Jared Qwustenuxun Williams become a best friend to his son. When we become parents, it is our responsibility to love and prepare our children for adulthood. We can best help them if we teach them to love and respect themselves. And this is exactly what Finn’s father, Jared Qwustenuxun Williams, does for him: he encourages his son to embrace his individuality, including his love of costumes.

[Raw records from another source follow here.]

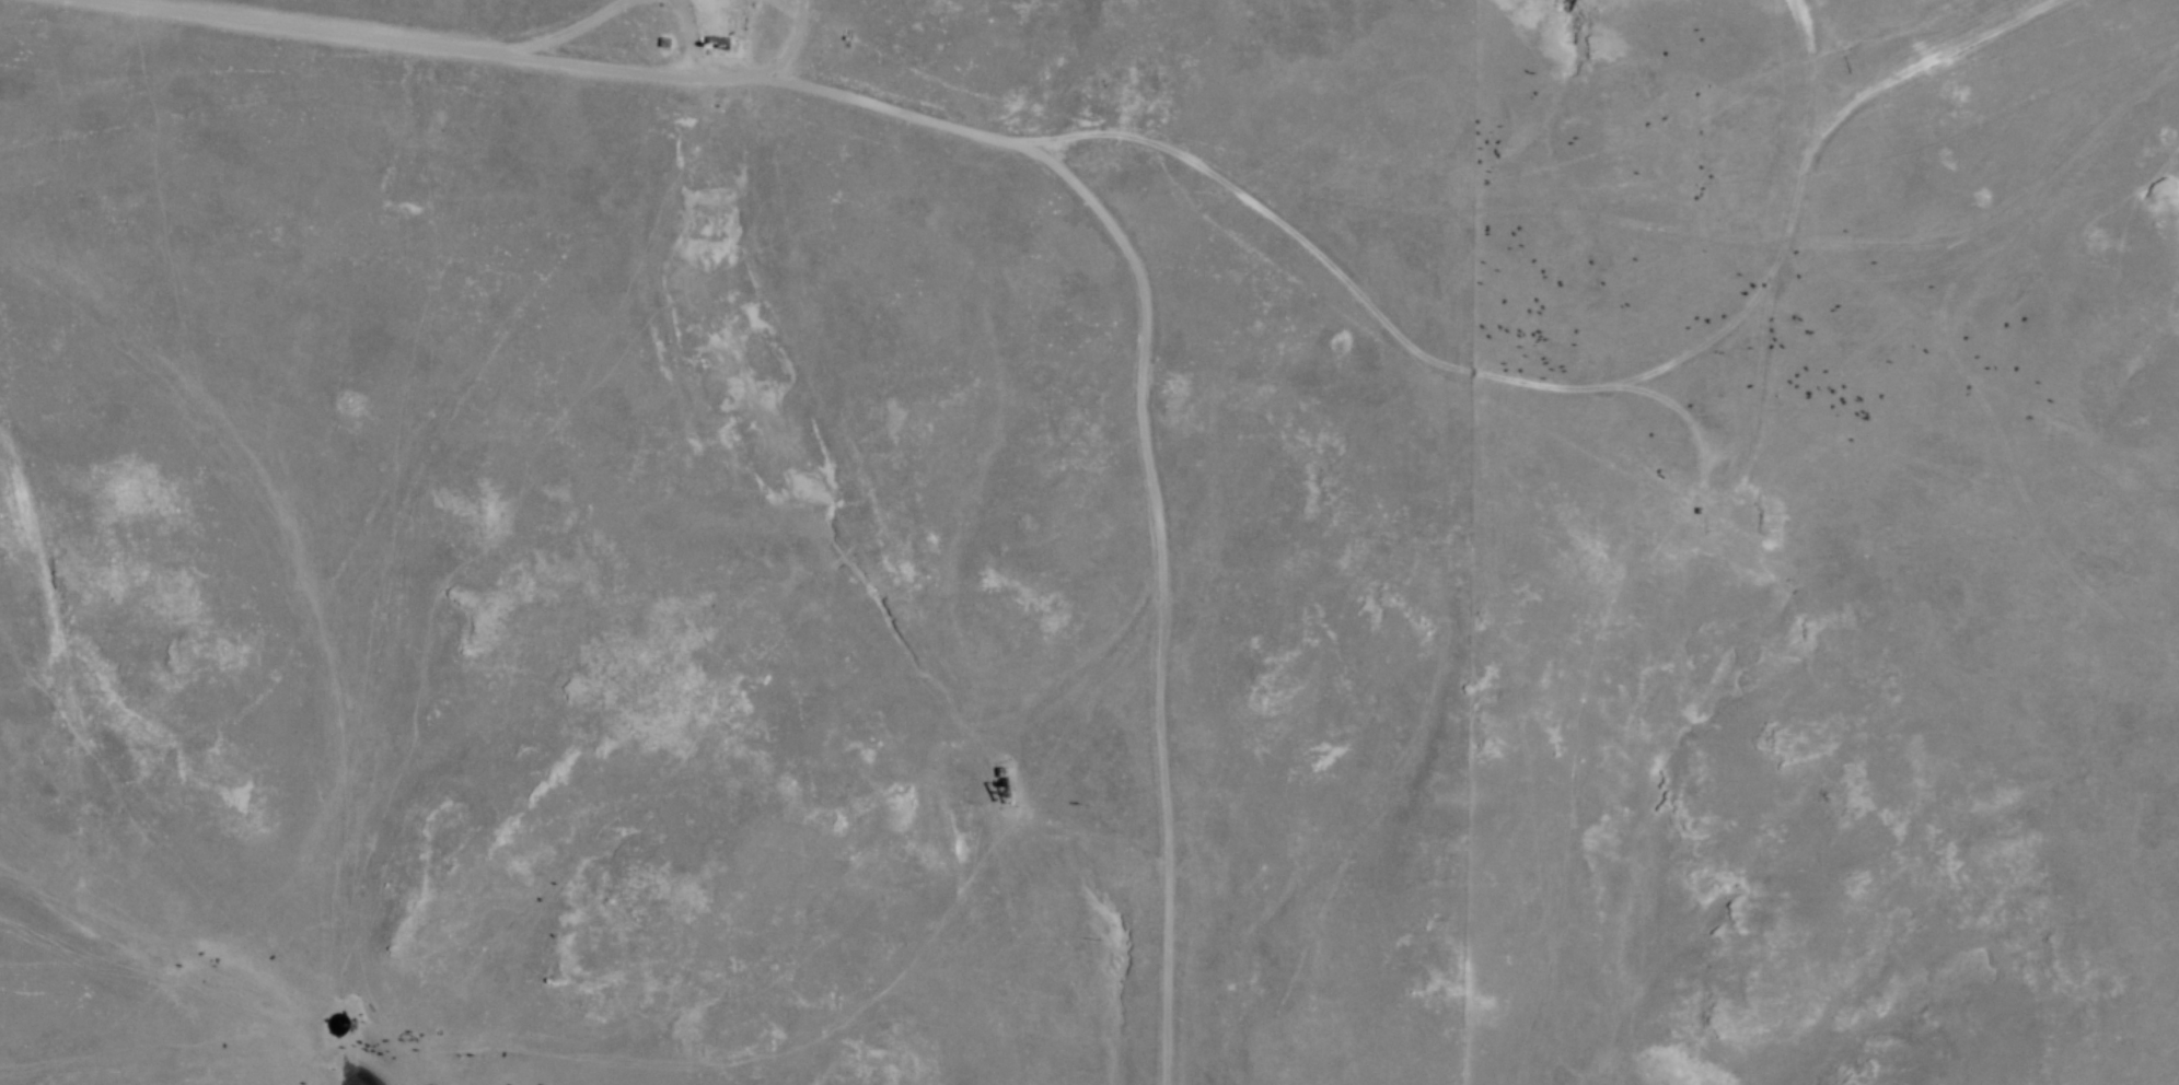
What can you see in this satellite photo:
road: (562, 35)
building: (723, 40)
road: (782, 56)
road: (1182, 161)
road: (1163, 581)
road: (1016, 749)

Jared and his wife have two sons together. He is his sons’ best friend and takes them to places that excite them so much that they forget their manners or act badly, so he needs to remind them of social norms. At the same time, he allows children to act in ways that are contrary to social norms in order to learn.
Jared admitted that he was bullied as a child. He’s still uneasy about it. So his first emotion was pure joy when he saw his youngest son dressed up. The young man appeared to be quite cheerful and attractive. However, his line of thought quickly shifted to, “What about everyone else?” He began telling his wife that he was worried about their child and that he didn’t want the same thing to happen to him. They discussed it for months before deciding to support their child and allow him to be himself. Together, the father and son learnt to deal with unfavorable feedback.
Jared talks to his sons about family pride a lot, and he never tires of telling Finn how powerful he is. They also have pals who would never criticize Finn for wearing a dress. Jared’s male buddies mostly wear kilts, and they have a lot of trans friends. Finn doesn’t believe he’s different, despite what the kids at school may have attempted to convince him. Finn is merely a boy who enjoys wearing dresses to Finn.
Parents, according to Jared, should buckle up since children in general are a wild ride. Strong boys who desire to wear dresses, on the other hand, might give you the coolest curveball. He tells parents to remember that it’s not about them, and it’s never been about them, and to show and support them in becoming whoever they want to be. “You’re raising a person, not dealing with an annoyance.”